READING CO. (formerly PHILADELPHIA & R. RY. CO.).

No. 3579.

Circuit Court of Appeals, Third Circuit.

January 24, 1928.

Rehearing Denied March 9, 1928.

*300 Charles A. Ludlow and Ralph W. Botham, both of New York City, for plaintiff in error.

William V. Lee, and Edward L. Katzenbach, both of Trenton, N. J., for defendant in error.

Before BUFFINGTON, WOOLLEY, and DAVIS, Circuit Judges.

WOOLLEY, Circuit Judge.

Lewis J. Steidle, a citizen of Pennsylvania, was an employee of the Philadelphia & Reading Railway Company, a corporation of the same state. Seeking damages for his death, Steidle's administrator brought this action (as he declared in the complaint) "under the provisions of the Federal Employers' Liability Act, and of the Federal Safety Appliance Act" (35 Stat. 65; Comp. Stat. § 8657 et seq. [45 USCA 51 et seq.]; 27 Stat. 531; Comp. Stat. § 8605 et seq. [45 USCA § 1 et seq.]), averring that the defendant was a common carrier engaged in interstate commerce and charging it with negligence in running a train at a high, excessive and dangerous rate of speed and in operating one of the cars with a brake so defective that its employee when attempting to use it was thrown from the car and killed.

__Dataset records__:

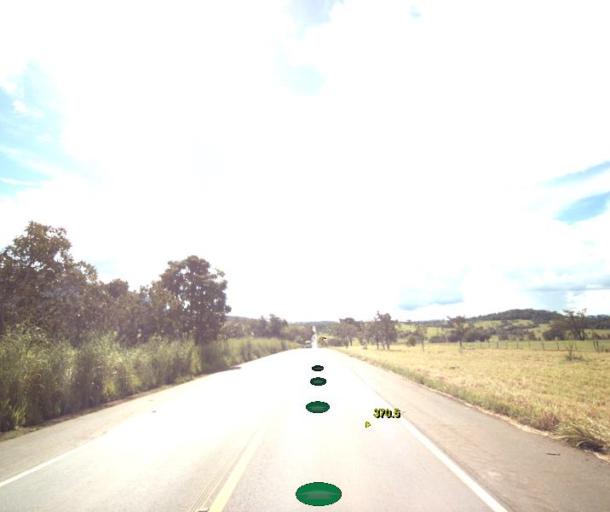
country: BR
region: Goias
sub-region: Jaragua
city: Jaragua
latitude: -15.8263
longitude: -49.2822
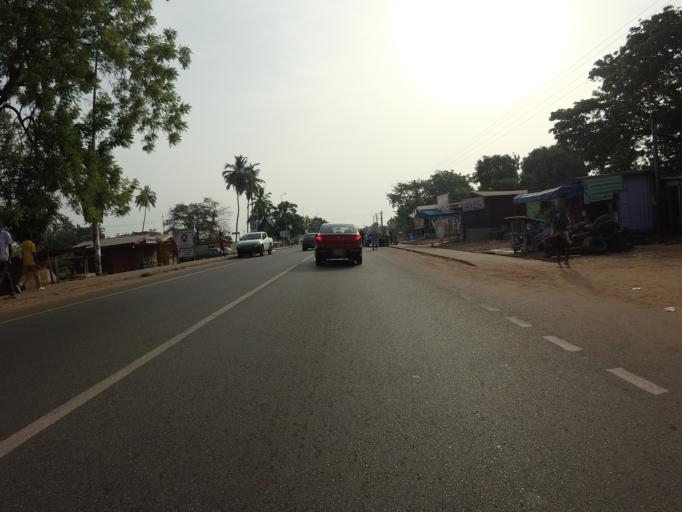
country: GH
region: Volta
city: Ho
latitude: 6.6044
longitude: 0.4770
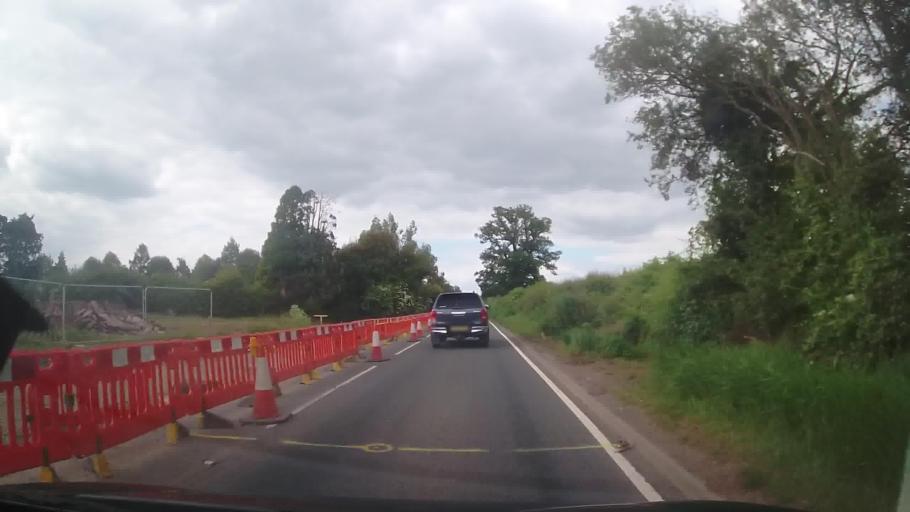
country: GB
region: England
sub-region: Herefordshire
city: Hereford
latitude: 52.0804
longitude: -2.7220
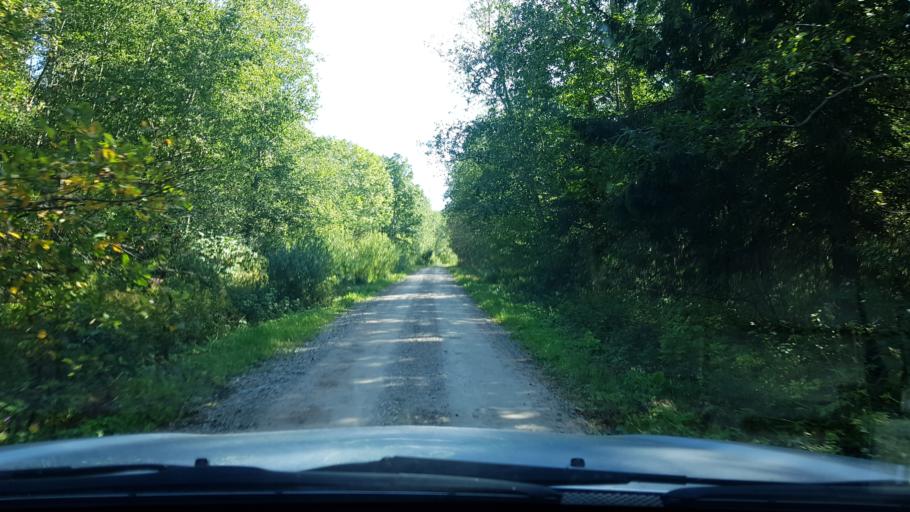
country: EE
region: Ida-Virumaa
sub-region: Sillamaee linn
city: Sillamae
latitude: 59.3321
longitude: 27.7668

__What this exercise asks__:
A. Rename "city" to "town" in the listing, starting with the line that contains "country: EE" and going on through the end of the listing. Give only those lines, with everything else unchanged.
B. Write what comes next in the court opinion, picking up after its last sentence.
The court opinion and the listing have no connection to each other.

__Answers__:
A.
country: EE
region: Ida-Virumaa
sub-region: Sillamaee linn
town: Sillamae
latitude: 59.3321
longitude: 27.7668

B.
At the trial the plaintiff failed to prove the jurisdiction of the court under the Federal Employers' Liability Act in that he did not prove the decedent was employed and the defendant was engaged in interstate commerce at the time of the accident. Philadelphia & R. R. Co. v. Berman (C. C. A. 3d) 295 F. 658. When, on this admitted failure of essential proofs, the court was about to dismiss the suit, the plaintiff, pointing to the statement in his complaint that the suit was brought under provisions of both the Federal Employers' Liability Act and the Safety Appliance Act, insisted that the court still had jurisdiction under the latter Act; reasoning that, by force of section 24 of the Judicial Code (USCA tit. 28, § 41, p. 32; Comp. Stat. § 991), a District Court has jurisdiction "where the matter in controversy * * * arises under the Constitution or laws of the United States"; that the Safety Appliance Act is a law of the United States; and the matter here in suit arose under that law. The court, nevertheless, withdrew the case from the jury and dismissed the suit for want of jurisdiction because the plaintiff had failed to prove that his decedent and the defendant were engaged in interstate commerce at the time of the accident and because, in the situation thus developed, this action brought in the District Court of the United States for the District of New Jersey disclosed that both parties were citizens of Pennsylvania, *301 stating, quite casually, that the suit should have been brought in that state.

The plaintiff sued out this writ of error and assigned among other errors this statement of the court. Whether the suit should have been brought in Pennsylvania was not an issue in the case. The only matter decided in the order of the District Court to which this writ of error is directed was lack of the court's jurisdiction and, of course, that is the only matter to which we shall address discussion.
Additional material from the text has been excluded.